Maybe Senator McCain or somebody on his staff could start explaining to us in some coherent way, because this is gonna matter when we get down to the general, start explaining to us in some coherent way exactly what his views of federal power and economic activity are, because so far, Senator McCain has gotten away with an incoherent mix of both. But maybe he should start spelling out exactly what his principles are regarding governance and economics, because it matters. Particularly since this is the one striking difference between Senator McCain and the Democrats, and that is his views on tax cuts and economic growth and reining in pork barrel spending, earmarks, and that kind of thing. But when he comes out with this kind of thing, (doing McCain impression) ‘CEOs are making so much money. We have to look into it, we have to shine the light,’ well, when you start saying things like that, it makes those of us who support Senator McCain on taxes start to wonder… well, just start to wonder. I’ll just leave it at that.

BREAK TRANSCRIPT

RUSH: I want to go back. I want to touch on the Senator McCain thing one more time. Yesterday we had a story that Senator McCain and the Republicans are eager in there outreach program to Democrats and independents, and today we have a story. This is from Reuters out of Chicago: ‘Republican presidential candidate John McCain has spoken out about lavish pay packages for corporate [CEOs], but his top adviser said on Monday the senator wants to shine a light on the issue and is not offering specific new proposals to rein it in.’ Every time we get a story like these two, yesterday and today on Senator McCain, and I mention them, Snerdley gets inundated with phone calls from people who don’t want to go the air. ‘Tell him to stop criticizing our candidate! Tell him to stop criticizing McCain!’ Folks, what am I supposed to do here? Am I just supposed to ignore this stuff? Everybody says, ‘Rush, you are the leader of the conservative movement. You must bring conservatives.’ That’s what I’m trying to do here, but it’s not my job to get anybody elected here.
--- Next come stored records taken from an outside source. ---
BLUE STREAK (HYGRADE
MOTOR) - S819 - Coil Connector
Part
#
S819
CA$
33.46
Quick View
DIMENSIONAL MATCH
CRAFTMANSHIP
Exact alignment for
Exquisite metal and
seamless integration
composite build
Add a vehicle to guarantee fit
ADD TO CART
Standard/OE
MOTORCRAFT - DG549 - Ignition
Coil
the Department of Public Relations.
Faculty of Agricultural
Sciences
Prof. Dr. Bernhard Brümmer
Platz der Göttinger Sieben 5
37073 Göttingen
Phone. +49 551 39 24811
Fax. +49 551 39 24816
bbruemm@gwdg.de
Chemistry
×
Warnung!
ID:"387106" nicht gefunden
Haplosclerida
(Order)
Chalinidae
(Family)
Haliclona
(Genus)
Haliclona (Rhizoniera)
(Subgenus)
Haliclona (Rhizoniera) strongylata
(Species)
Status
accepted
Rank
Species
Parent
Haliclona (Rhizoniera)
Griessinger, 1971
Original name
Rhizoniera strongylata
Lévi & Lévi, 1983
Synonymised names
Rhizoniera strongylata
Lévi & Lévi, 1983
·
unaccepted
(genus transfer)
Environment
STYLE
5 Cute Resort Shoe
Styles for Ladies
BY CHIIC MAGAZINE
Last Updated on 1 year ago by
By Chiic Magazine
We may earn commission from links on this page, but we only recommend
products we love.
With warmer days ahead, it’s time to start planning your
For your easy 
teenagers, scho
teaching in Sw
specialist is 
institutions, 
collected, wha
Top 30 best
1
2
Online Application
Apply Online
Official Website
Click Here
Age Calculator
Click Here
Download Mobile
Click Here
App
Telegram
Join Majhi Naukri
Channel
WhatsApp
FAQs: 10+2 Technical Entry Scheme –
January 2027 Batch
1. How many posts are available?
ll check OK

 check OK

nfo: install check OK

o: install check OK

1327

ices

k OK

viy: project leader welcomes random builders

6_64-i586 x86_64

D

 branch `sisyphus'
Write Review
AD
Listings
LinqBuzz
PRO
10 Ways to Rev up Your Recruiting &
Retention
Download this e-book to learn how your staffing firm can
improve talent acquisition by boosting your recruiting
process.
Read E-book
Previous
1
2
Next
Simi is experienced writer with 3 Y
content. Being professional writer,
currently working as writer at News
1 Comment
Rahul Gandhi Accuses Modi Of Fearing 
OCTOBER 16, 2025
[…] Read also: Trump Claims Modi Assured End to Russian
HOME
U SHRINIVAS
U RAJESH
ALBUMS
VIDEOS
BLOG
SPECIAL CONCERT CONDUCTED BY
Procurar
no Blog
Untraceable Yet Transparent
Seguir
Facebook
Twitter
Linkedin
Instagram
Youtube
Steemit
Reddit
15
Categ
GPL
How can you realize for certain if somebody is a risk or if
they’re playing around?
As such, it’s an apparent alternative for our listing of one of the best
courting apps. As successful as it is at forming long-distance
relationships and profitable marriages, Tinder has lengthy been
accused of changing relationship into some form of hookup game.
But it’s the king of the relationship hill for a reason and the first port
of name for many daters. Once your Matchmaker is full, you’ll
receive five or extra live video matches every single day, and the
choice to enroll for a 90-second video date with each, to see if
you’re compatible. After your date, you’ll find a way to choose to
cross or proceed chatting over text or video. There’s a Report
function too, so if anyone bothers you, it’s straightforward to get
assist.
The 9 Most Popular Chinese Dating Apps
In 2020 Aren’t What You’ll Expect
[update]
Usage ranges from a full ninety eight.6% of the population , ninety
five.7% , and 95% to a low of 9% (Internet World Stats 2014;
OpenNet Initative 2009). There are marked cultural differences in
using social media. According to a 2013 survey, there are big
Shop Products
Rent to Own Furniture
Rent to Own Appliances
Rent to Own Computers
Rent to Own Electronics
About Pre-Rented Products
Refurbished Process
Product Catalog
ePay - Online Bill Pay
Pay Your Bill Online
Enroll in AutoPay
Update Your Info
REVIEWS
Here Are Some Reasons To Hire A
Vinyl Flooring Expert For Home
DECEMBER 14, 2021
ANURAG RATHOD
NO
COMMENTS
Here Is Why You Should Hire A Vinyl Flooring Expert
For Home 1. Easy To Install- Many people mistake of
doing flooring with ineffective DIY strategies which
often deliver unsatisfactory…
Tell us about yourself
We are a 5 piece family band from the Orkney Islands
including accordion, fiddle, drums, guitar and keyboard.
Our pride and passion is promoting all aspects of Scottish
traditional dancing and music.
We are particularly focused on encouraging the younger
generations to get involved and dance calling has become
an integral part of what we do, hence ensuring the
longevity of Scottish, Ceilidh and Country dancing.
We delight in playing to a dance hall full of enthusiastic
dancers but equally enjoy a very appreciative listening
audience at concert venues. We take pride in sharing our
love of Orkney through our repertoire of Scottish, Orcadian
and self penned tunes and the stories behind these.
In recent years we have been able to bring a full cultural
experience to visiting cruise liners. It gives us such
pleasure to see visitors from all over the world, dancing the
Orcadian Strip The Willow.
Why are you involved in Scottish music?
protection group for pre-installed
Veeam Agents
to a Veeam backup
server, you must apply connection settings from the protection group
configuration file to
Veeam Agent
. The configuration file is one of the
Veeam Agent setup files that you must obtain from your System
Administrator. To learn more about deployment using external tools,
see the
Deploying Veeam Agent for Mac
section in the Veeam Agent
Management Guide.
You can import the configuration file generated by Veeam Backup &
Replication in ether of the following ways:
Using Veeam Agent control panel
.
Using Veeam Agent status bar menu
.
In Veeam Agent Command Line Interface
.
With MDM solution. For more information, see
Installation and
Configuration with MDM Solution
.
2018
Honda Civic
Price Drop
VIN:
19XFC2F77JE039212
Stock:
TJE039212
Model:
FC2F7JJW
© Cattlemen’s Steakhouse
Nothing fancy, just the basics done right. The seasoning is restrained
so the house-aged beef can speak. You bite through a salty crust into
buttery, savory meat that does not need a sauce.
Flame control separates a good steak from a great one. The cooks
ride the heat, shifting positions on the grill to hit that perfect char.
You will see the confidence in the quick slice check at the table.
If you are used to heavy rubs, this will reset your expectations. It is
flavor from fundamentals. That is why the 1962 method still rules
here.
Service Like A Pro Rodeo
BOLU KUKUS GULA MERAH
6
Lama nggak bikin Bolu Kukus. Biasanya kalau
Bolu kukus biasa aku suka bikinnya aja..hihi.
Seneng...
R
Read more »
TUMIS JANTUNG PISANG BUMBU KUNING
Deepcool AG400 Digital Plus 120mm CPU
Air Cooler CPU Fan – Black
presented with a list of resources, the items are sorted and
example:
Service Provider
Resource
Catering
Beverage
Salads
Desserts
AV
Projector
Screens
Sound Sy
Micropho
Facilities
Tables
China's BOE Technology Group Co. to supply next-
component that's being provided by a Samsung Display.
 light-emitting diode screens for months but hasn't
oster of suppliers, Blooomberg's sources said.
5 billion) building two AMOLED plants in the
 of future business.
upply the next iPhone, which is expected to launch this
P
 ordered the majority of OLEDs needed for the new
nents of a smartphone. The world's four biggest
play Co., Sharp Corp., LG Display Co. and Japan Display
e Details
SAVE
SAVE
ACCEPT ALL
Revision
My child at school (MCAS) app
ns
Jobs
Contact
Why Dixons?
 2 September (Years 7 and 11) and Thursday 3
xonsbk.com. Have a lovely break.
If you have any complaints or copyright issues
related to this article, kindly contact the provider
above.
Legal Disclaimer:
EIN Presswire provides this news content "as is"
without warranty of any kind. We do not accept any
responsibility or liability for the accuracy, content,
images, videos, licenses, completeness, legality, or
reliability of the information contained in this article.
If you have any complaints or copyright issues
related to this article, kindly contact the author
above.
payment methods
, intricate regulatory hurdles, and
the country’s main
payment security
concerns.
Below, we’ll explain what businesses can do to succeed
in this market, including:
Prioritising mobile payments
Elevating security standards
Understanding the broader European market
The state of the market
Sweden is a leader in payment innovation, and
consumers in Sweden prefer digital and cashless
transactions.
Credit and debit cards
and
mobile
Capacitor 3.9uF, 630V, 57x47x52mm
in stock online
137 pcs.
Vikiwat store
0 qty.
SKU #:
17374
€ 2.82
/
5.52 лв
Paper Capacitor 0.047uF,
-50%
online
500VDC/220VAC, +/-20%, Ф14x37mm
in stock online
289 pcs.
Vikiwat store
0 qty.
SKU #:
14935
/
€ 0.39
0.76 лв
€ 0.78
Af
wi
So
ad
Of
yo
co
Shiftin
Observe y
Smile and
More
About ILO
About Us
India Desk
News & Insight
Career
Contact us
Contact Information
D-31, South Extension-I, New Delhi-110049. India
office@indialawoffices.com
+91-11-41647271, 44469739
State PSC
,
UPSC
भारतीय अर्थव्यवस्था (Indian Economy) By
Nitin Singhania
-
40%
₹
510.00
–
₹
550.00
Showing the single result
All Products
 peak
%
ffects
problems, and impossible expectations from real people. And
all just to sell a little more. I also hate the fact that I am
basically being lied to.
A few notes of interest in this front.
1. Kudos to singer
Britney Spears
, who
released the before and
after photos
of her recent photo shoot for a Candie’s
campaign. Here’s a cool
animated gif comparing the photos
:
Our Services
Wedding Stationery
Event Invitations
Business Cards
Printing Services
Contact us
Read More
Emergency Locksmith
What am I supposed to do when the Republican presidential candidate starts saying things like, ‘I can’t wait to reach out to Democrats. I want to bring as many of them in as possible, and we’re going to start shining the light on CEO pay?’ especially when there’s nobody in this government from business. Maybe a couple own businesses. Herb Kohl owns some grocery stores, the Milwaukee Bucks. You know, Frank Lautenberg, I don’t know if he still has interest in it, but he had ADP, that payroll processing outfit. I think it was The Lout’s. Yeah. But most of them… Look at the way they run the government, for crying out loud. If those who run businesses would run various government programs with the same oversight they run their businesses, then we might have had a Social Security reform by now. We might have had FEMA that works. You know, we might have a war on poverty that actually could claim victory somewhere along the line. But it just irritates me. I don’t know what I’m supposed to say. Well, I do know what. I’m asking you rhetorically when I say, ‘What am I supposed to do here? Just ignore it?’